Tanah bergetar dan awan suram bergetar ketika sejumlah retakan dahsyat muncul, satu per satu, dan sinar cahaya yang kuat bersinar melalui celah-celah ini. Sinar matahari ini tampak setajam pisau saat mereka berpotongan satu sama lain. Angin kencang berkumpul untuk mengelilingi dan melindungi menara putih. Mereka tampaknya melengkapi melodi yang dalam, meningkatkan lolongan dan raungan di antara not musik yang tak terhitung jumlahnya.
Pada saat berikutnya, debu naik ke langit sebelum menyebar ke segala arah. Deru besar dari kisi-kisi logam satu sama lain terdengar di seluruh dunia yang dingin dan suram. Kilatan petir berkumpul di tangan musisi tua itu sebelum menjelma menjadi benda fisik yang jernih seperti kristal dan berbentuk seperti tombak panjang. Orang hampir bisa melihat langit besar yang dipenuhi bintang bergerak melalui tombak panjang. Itu tampak begitu nyata. Sebaliknya, seluruh dunia tampak kosong dan kecil seperti gelembung.
Dengan tusukan lembut, itu akan dihancurkan. Ini adalah buah kehancuran yang diciptakan oleh manusia, dan kekuatan terlarang direbut dari tangan Tuhan. Itu adalah ‘Gungnir’!
Senja telah tiba, begitu pula waktu kepunahan. Musisi tua itu meraih tombak petir itu dan mengangkat tangannya untuk menunjuk jejak bintang di langit malam. “Dengan ini, buat elegi untuk orang-orang.”

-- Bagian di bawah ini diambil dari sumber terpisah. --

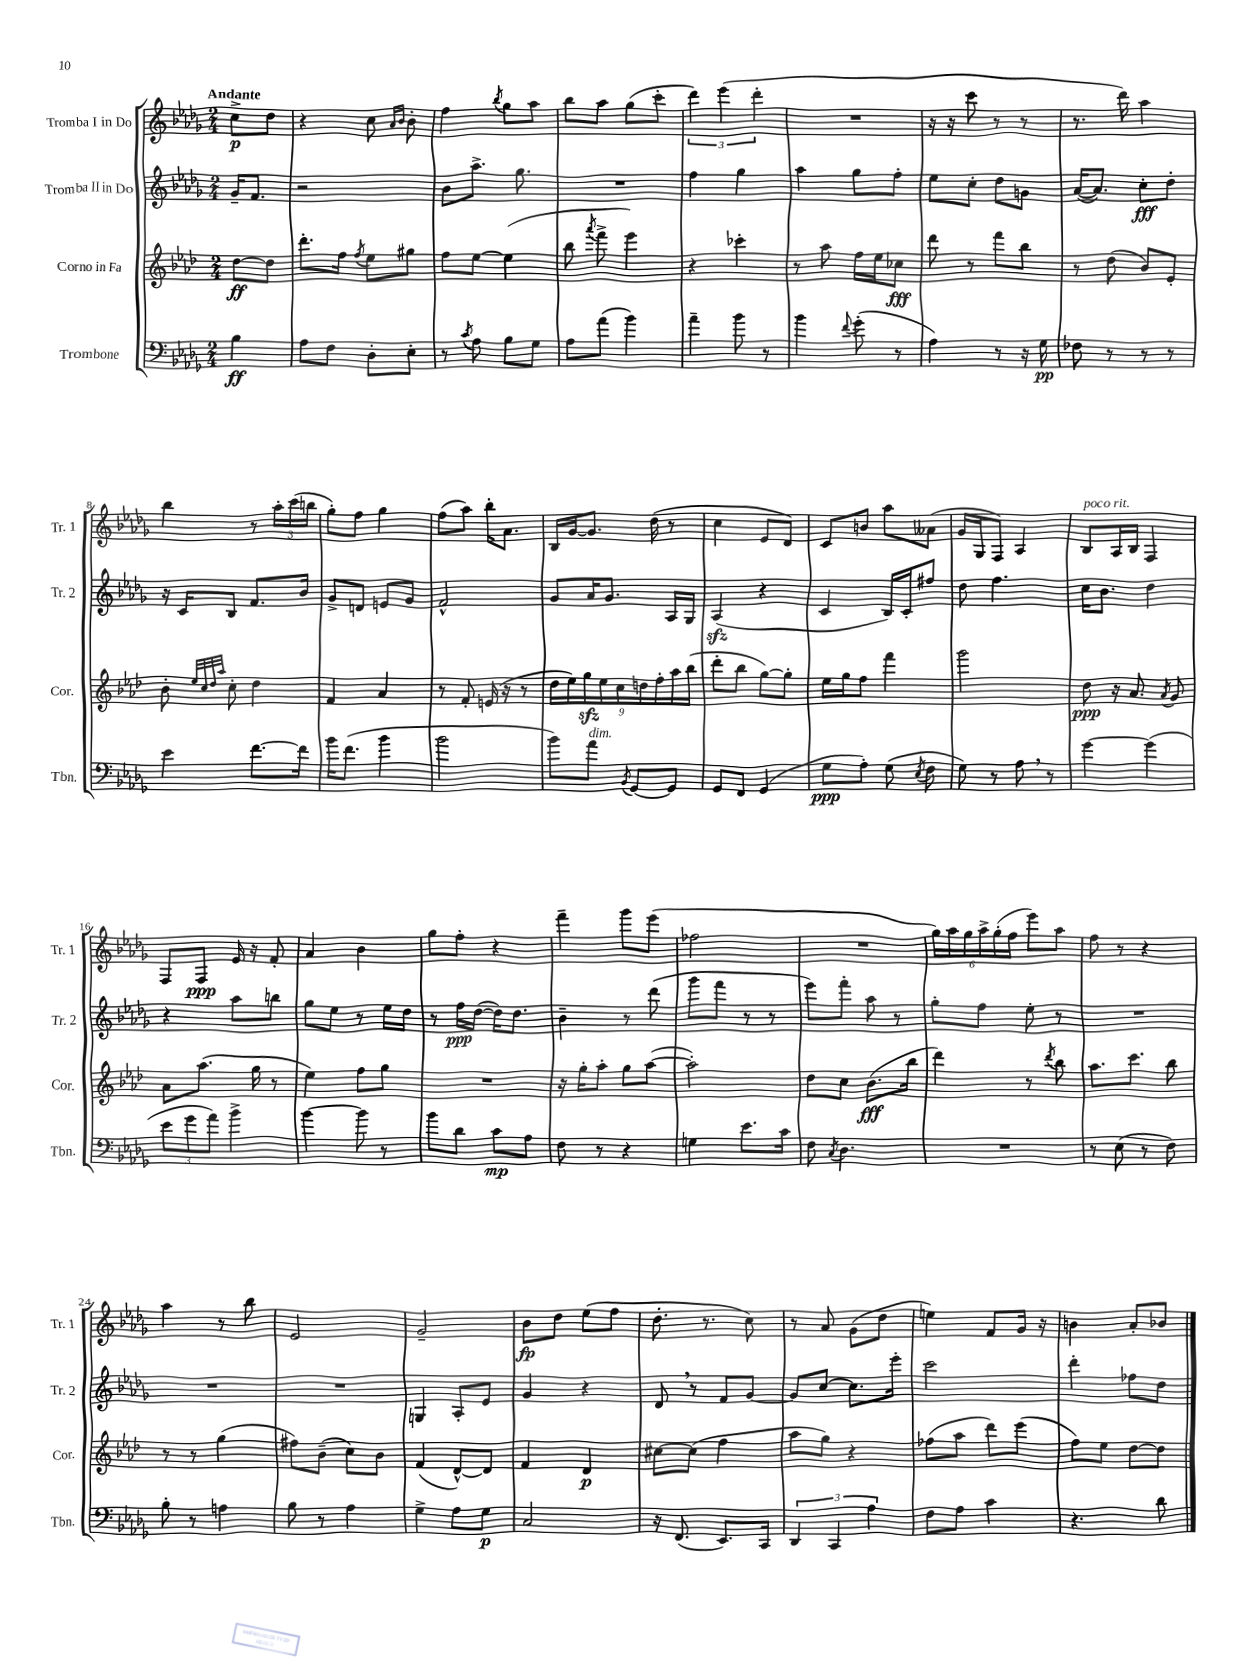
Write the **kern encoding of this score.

Pada saat berikutnya, kilat melesat ke langit. Jejak bintang pecah. Seolah-olah nasib yang diwakili bintang-bintang telah ditembus dan dicabik-cabik oleh tombak petir. Awan suram menyala dalam nyala api, dan nyala api secara bertahap menyebar di langit malam, meninggalkan bekas luka bakar yang hangus.
Tepat di tengah langit, celah yang mengerikan telah terbuka. Yang dibutuhkan hanyalah sekejap bagi Gungnir untuk menerangi seluruh langit. Garis-garis petir yang mengerikan berkumpul bersama dan dengan mudah menggali lubang kosong di lautan eter. Maju, maju, maju.
Petir melonjak dan mengukir jejak yang membentang sejauh satu juta mil di langit malam. Mereka melonjak melewati sungai lava cair, gurun kering, ribuan mil lautan, dan badai dahsyat. Ke mana pun mereka lewat, langit bergemuruh, sungai lahar cair terputus, gurun berubah menjadi glasir, ombak menerjang, angin kencang mereda, badai menguap…
Pada saat yang sama, Mary, yang sedang tertidur lelap di aula takhta yang ramai, tiba-tiba terbangun dan membuka matanya dengan kaget. Visinya menembus langit-langit istana dan dia menatap langit yang telah menyala. Petir kehancuran turun dari langit!